Maintaining the connection between skeletal muscle fibers and the surrounding basement membrane is essential for muscle function. Dystroglycan (DG) serves as a basement membrane extracellular matrix (ECM) receptor in many cells, and is also expressed in the outward-facing membrane, or sarcolemma, of skeletal muscle fibers. DG is a transmembrane protein comprised of two subunits: alpha-DG (α-DG), which resides in the peripheral membrane, and beta-DG (β-DG), which spans the membrane to intracellular regions. Extensive post-translational processing and O-mannosylation are required for α-DG to bind ECM proteins, which is mediated by a glycan structure known as matriglycan. O-mannose glycan biosynthesis is initiated by the protein O-mannosyltransferase 1 (POMT1) and POMT2 enzyme complex and leads to three subtypes of glycans called core M1, M2, and M3. The lengthy core M3 is capped with matriglycan. Genetic defects in post-translational O-mannosylation of DG interfere with its receptor function and result in muscular dystrophy with central nervous system and skeletal muscle pathophysiology.
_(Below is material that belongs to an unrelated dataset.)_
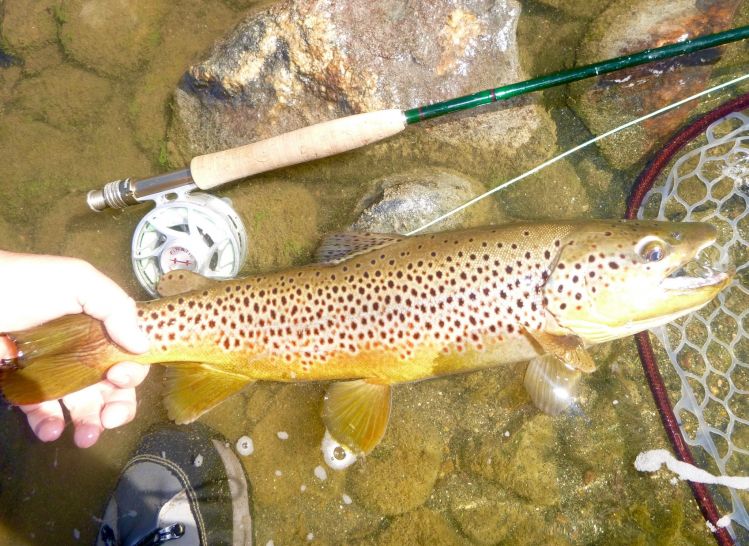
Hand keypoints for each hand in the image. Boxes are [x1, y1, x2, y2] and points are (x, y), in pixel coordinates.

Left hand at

To evaluate how the loss of O-mannosylated DG in skeletal muscle affects the development and progression of myopathology, we generated and characterized mice in which the Pomt1 gene was specifically deleted in skeletal muscle (Pomt1) to interfere with POMT1/2 enzyme activity. To investigate whether matriglycan is the primary core M glycan structure that provides the stabilizing link between the sarcolemma and ECM, we generated mice that retained cores M1, M2, and M3, but lacked matriglycan (conditional deletion of like-acetylglucosaminyltransferase 1; Large1). Next, we restored Pomt1 using gene transfer via AAV2/9-MCK-mPOMT1 and determined the effect on Pomt1 pathophysiology.
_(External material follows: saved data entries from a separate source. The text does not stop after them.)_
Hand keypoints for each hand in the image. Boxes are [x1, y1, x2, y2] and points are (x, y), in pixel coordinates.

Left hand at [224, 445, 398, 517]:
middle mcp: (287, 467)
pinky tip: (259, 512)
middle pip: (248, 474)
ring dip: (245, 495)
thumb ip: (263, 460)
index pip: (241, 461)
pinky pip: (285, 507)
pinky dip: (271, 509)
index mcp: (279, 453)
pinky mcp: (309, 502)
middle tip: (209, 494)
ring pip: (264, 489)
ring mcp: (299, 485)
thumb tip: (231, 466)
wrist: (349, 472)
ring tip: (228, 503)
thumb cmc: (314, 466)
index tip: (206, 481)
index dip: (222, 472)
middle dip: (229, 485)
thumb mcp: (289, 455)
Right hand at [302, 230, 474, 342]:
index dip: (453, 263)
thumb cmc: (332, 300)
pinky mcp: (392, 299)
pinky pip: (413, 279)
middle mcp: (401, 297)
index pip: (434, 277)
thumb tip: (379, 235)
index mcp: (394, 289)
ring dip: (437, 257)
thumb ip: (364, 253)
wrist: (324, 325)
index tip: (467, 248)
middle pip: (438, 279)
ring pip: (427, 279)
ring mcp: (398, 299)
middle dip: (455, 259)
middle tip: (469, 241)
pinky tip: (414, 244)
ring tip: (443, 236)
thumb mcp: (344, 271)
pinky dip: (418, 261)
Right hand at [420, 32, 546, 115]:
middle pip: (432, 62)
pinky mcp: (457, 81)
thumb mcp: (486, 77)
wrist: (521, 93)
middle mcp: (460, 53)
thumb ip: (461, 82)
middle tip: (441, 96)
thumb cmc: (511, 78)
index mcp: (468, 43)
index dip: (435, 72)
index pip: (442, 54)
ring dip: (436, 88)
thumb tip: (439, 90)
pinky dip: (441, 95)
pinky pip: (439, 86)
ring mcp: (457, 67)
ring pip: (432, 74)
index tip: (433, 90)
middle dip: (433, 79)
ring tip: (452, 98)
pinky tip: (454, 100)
Our data showed that in Pomt1 mice O-mannosylated DG is required for sarcolemma resilience, remodeling of muscle fibers and muscle tissue, and neuromuscular function. Notably, we observed similar body size limitations, sarcolemma weakness, and neuromuscular weakness in Large1 mice that only lacked matriglycan. Furthermore, our data indicate that genetic rescue of Pomt1 in Pomt1 mice limits contraction-induced sarcolemma damage and skeletal muscle pathology.
Collectively, our data indicate that DG modification by Pomt1/2 results in core M3 capped with matriglycan, and that this is required to reinforce the sarcolemma and enable skeletal muscle health and neuromuscular strength.
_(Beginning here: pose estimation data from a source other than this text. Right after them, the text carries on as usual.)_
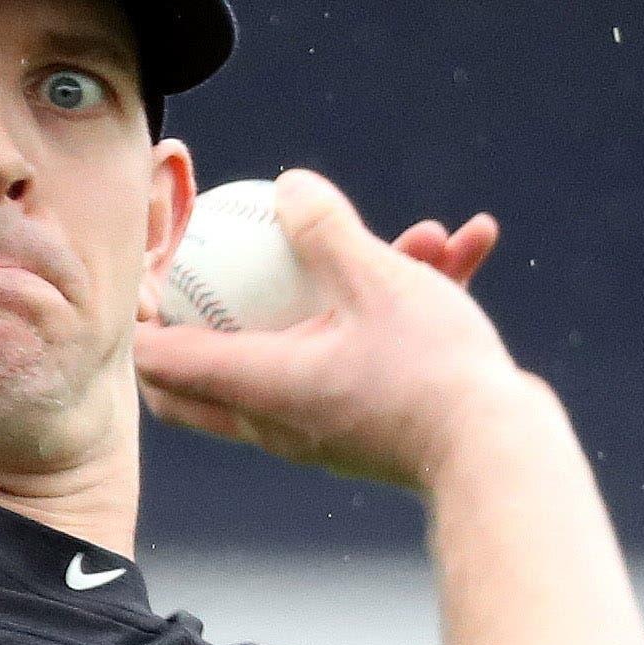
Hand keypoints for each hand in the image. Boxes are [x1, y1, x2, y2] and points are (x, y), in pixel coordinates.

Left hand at [133, 168, 551, 492]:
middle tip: (219, 266)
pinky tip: (467, 250)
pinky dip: (400, 312)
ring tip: (422, 237)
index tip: (148, 271)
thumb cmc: (430, 374)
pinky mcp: (371, 428)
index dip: (141, 316)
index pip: (160, 361)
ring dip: (350, 290)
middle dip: (209, 315)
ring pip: (311, 347)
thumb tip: (288, 187)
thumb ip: (325, 228)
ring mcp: (321, 430)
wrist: (502, 457)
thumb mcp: (375, 279)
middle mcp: (275, 420)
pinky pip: (366, 358)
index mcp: (257, 386)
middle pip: (205, 375)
维持骨骼肌纤维与周围基底膜之间的连接对于肌肉功能至关重要。在许多细胞中,肌营养不良蛋白聚糖(DG)作为基底膜细胞外基质(ECM)受体,也在骨骼肌纤维向外的膜(即肌膜)中表达。DG是一种跨膜蛋白,由两个亚基组成:位于外周膜的α-肌营养不良蛋白聚糖(α-DG)和跨膜至细胞内区域的β-肌营养不良蛋白聚糖(β-DG)。α-DG与ECM蛋白结合需要广泛的翻译后加工和O-甘露糖基化,这由一种称为基质糖链的聚糖结构介导。O-甘露糖聚糖生物合成由蛋白质O-甘露糖基转移酶1(POMT1)和POMT2酶复合物启动,并产生三种聚糖亚型,称为核心M1、M2和M3。冗长的核心M3被基质糖链封端。DG翻译后O-甘露糖基化的遗传缺陷会干扰其受体功能,并导致伴有中枢神经系统和骨骼肌病理生理学的肌肉营养不良。
为了评估骨骼肌中O-甘露糖基化DG的缺失如何影响肌病的发展和进展,我们构建并鉴定了在骨骼肌中特异性缺失Pomt1基因(Pomt1)以干扰POMT1/2酶活性的小鼠。为了研究基质糖链是否是在肌膜和ECM之间提供稳定连接的主要核心M聚糖结构,我们构建了保留核心M1、M2和M3但缺乏基质糖链的小鼠(条件性缺失类乙酰葡糖胺基转移酶1;Large1)。接下来,我们通过AAV2/9-MCK-mPOMT1基因转移恢复Pomt1,并确定其对Pomt病理生理学的影响。
我们的数据表明,在Pomt1小鼠中,O-甘露糖基化DG对于肌膜弹性、肌纤维和肌肉组织重塑以及神经肌肉功能是必需的。值得注意的是,我们在仅缺乏基质糖链的Large1小鼠中观察到了类似的体型限制、肌膜无力和神经肌肉无力。此外,我们的数据表明,Pomt1小鼠中Pomt1的基因拯救限制了收缩诱导的肌膜损伤和骨骼肌病理。
总体而言,我们的数据表明,Pomt1/2对DG的修饰导致核心M3被基质糖链封端,这是加强肌膜并实现骨骼肌健康和神经肌肉力量所必需的。